-- Start of Information provided --

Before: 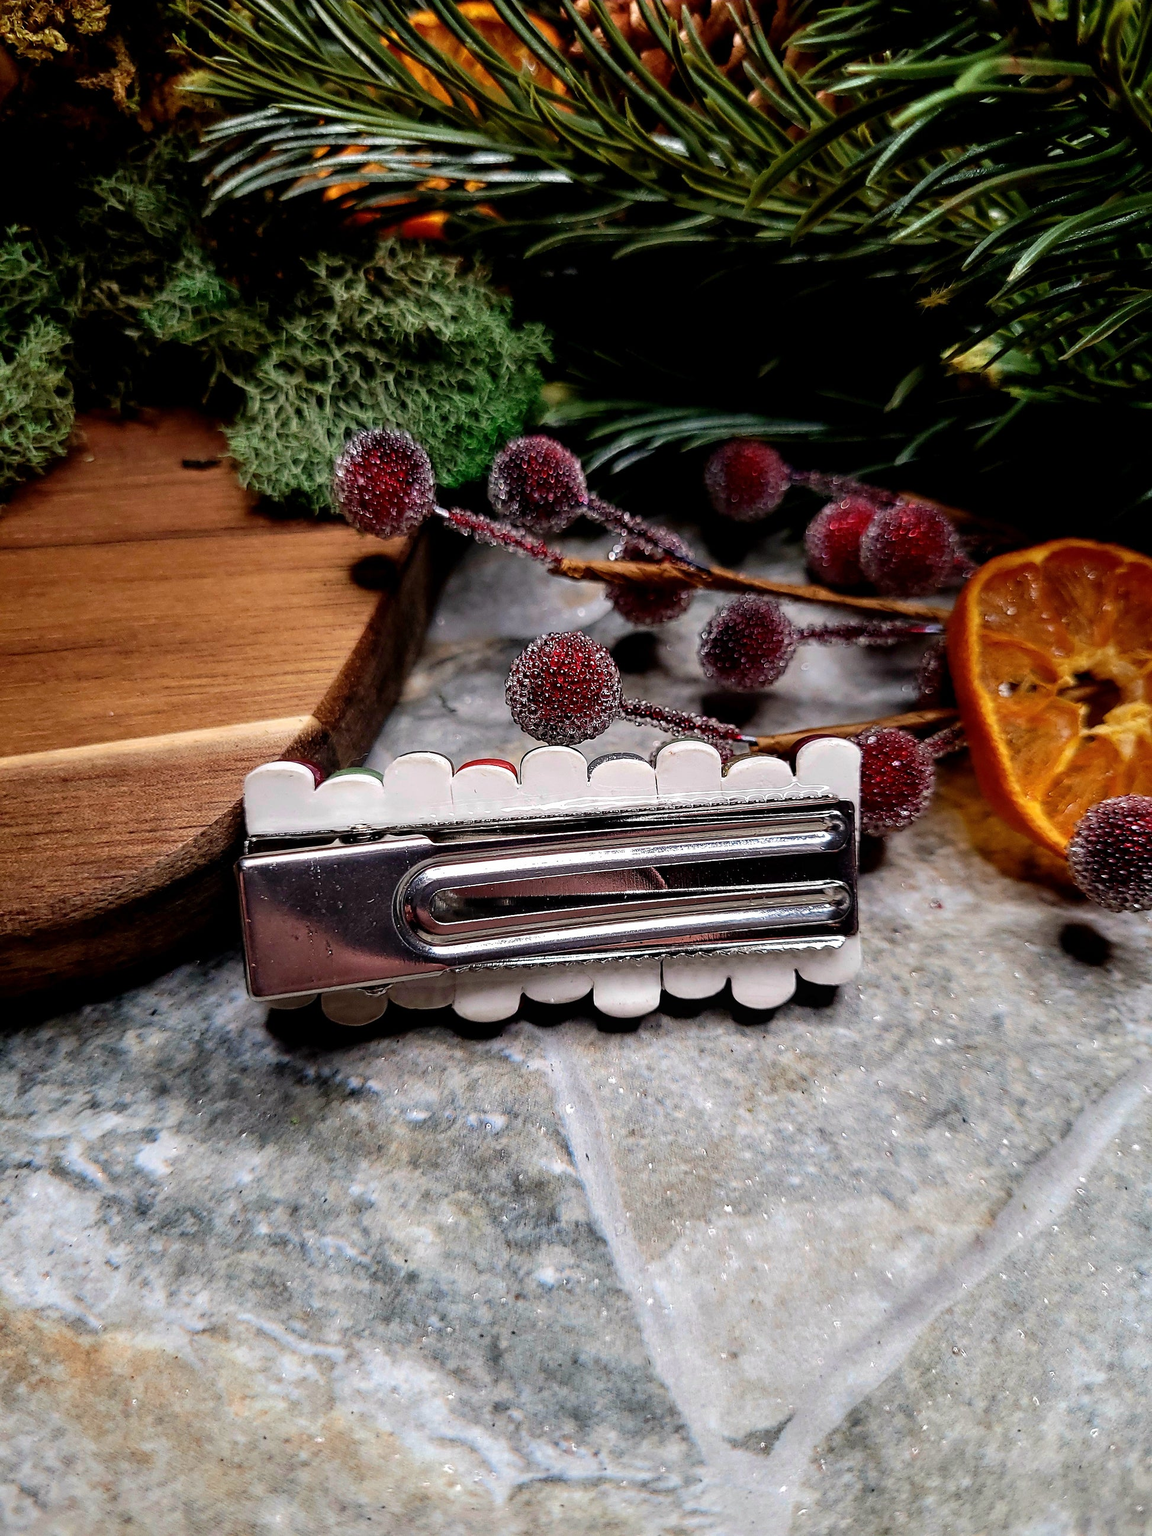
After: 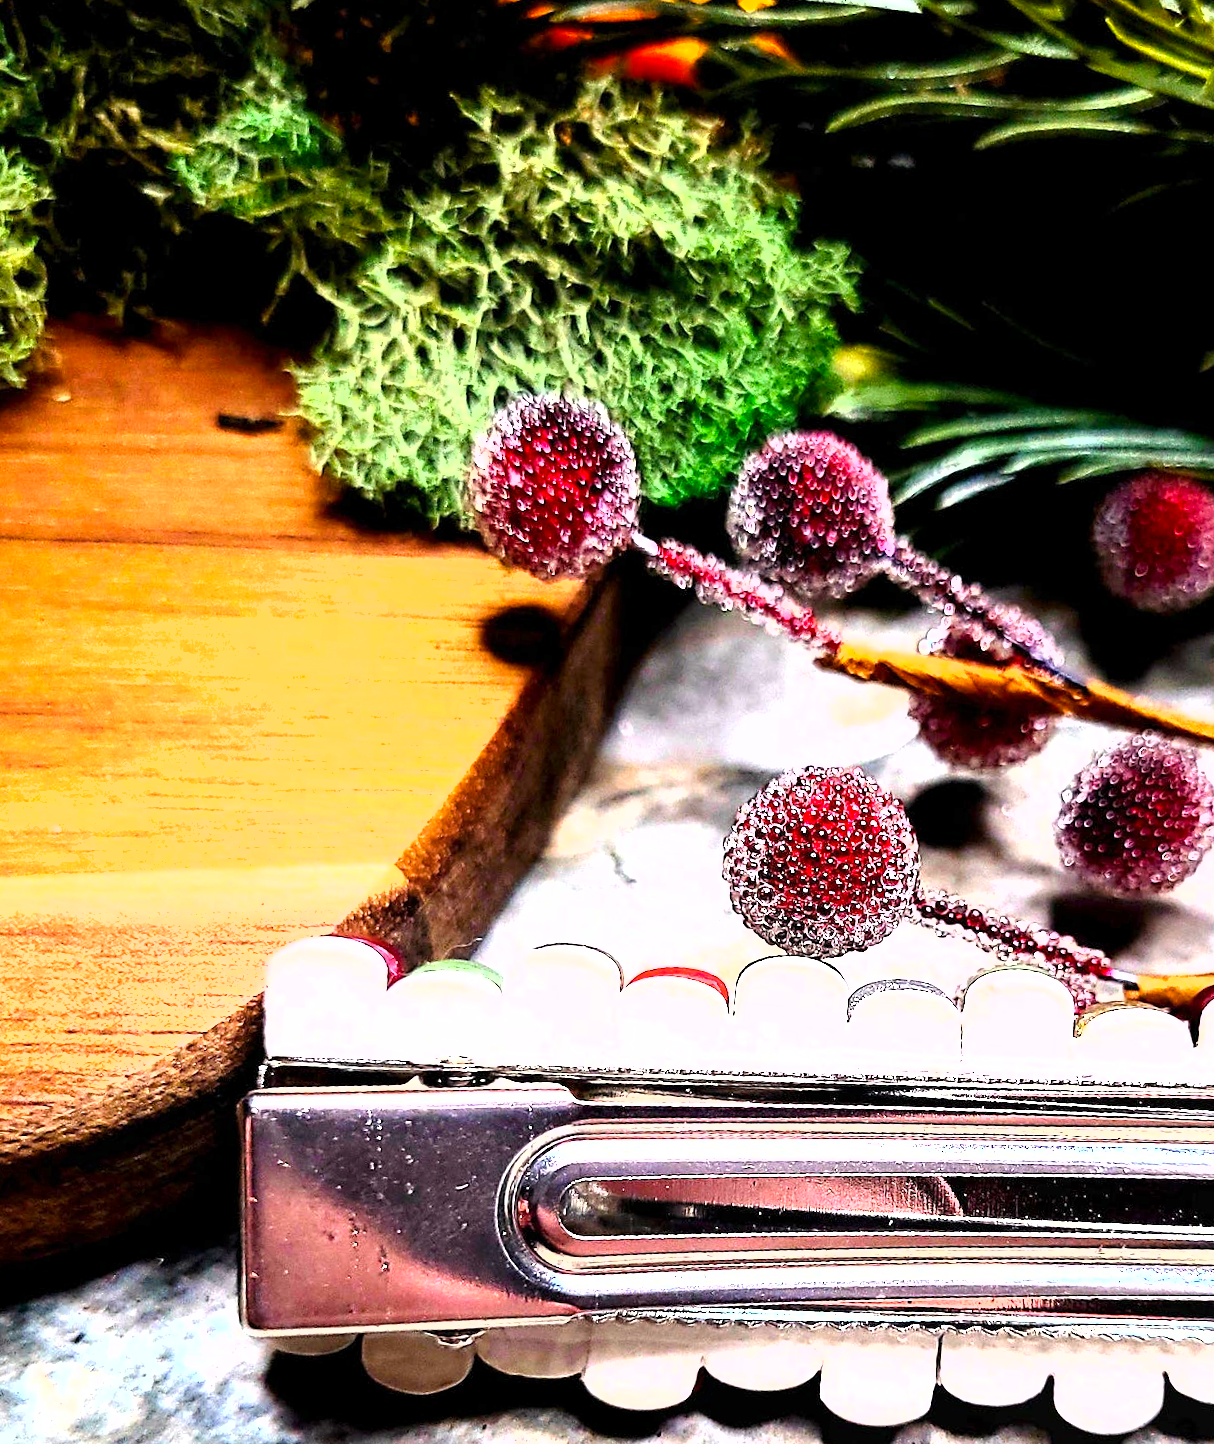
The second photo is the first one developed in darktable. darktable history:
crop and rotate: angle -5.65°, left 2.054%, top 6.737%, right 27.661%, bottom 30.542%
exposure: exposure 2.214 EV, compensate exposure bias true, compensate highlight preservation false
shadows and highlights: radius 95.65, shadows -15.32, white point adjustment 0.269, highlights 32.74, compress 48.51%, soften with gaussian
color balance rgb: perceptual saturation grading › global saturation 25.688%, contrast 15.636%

-- End of Information provided --

▸ Written problem: Reproduce every line of the entries above with "developed" swapped for "processed" and all other text left unchanged. Omit the pictures from your output.

▸ Finished exercise:
Before: 
After: 
The second photo is the first one processed in darktable. darktable history:
crop and rotate: angle -5.65°, left 2.054%, top 6.737%, right 27.661%, bottom 30.542%
exposure: exposure 2.214 EV, compensate exposure bias true, compensate highlight preservation false
shadows and highlights: radius 95.65, shadows -15.32, white point adjustment 0.269, highlights 32.74, compress 48.51%, soften with gaussian
color balance rgb: perceptual saturation grading › global saturation 25.688%, contrast 15.636%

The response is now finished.